▸ **WORK REQUIRED**
Reproduce the listing from the line with "right wrist: (132, 762, -23)" to the line with "left hip: (200, 754, 10)", replacing "shoulder" with "shoulder joint" and changing nothing else.

(DATA PROVIDED Opens)

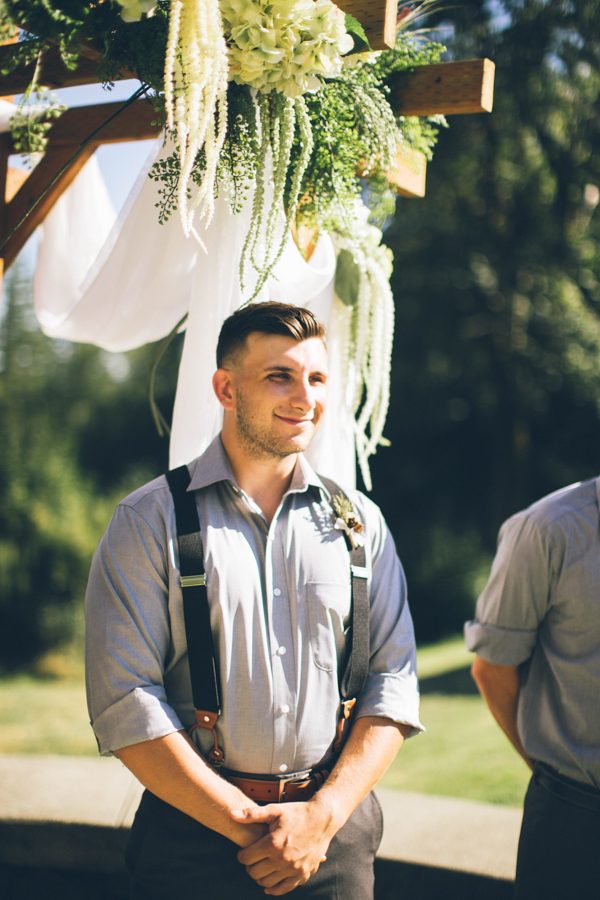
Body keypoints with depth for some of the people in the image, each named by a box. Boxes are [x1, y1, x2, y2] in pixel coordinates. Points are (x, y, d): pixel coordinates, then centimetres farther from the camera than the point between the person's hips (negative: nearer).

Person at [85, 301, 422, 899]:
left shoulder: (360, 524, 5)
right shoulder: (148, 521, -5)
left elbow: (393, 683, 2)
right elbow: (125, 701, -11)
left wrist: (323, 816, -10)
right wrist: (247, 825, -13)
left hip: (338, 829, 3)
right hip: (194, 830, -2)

(DATA PROVIDED Closes)
(DATA PROVIDED Opens)

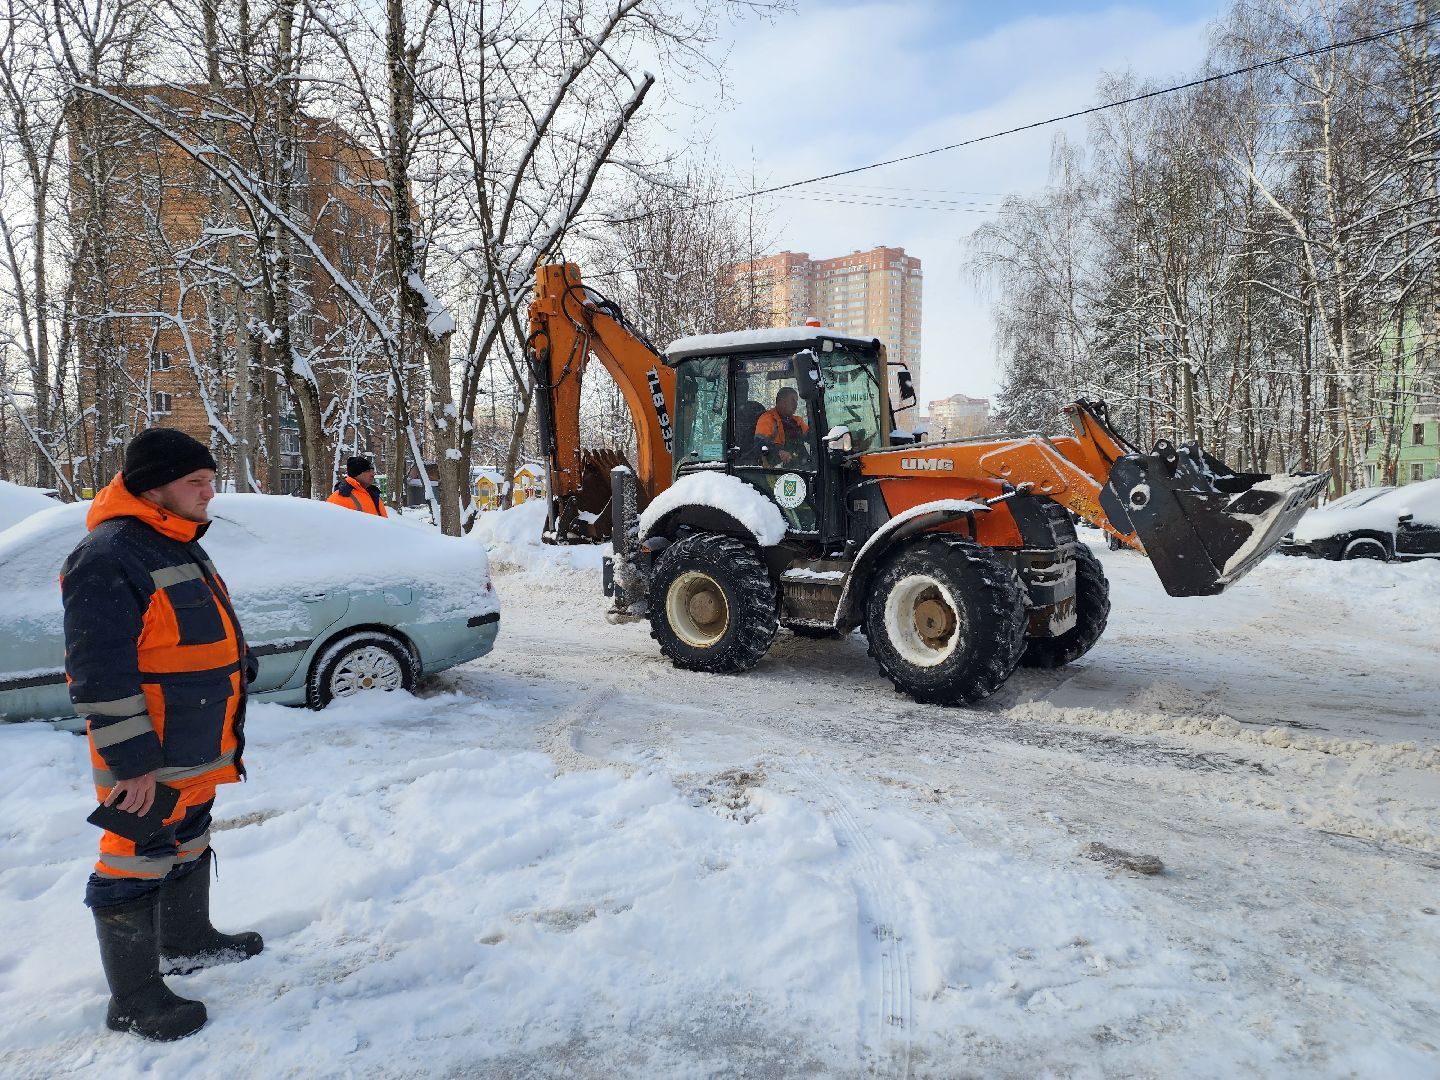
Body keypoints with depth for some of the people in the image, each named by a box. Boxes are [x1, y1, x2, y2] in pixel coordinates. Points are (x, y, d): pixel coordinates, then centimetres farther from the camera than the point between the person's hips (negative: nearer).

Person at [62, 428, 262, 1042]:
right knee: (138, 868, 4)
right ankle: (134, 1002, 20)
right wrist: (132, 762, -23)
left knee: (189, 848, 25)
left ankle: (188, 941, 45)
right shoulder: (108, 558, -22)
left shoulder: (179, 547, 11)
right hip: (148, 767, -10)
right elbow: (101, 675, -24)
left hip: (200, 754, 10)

(DATA PROVIDED Closes)

▸ **RESPONSE TO THIS TASK**
right wrist: (132, 762, -23)
left knee: (189, 848, 25)
left ankle: (188, 941, 45)
right shoulder joint: (108, 558, -22)
left shoulder joint: (179, 547, 11)
right hip: (148, 767, -10)
right elbow: (101, 675, -24)
left hip: (200, 754, 10)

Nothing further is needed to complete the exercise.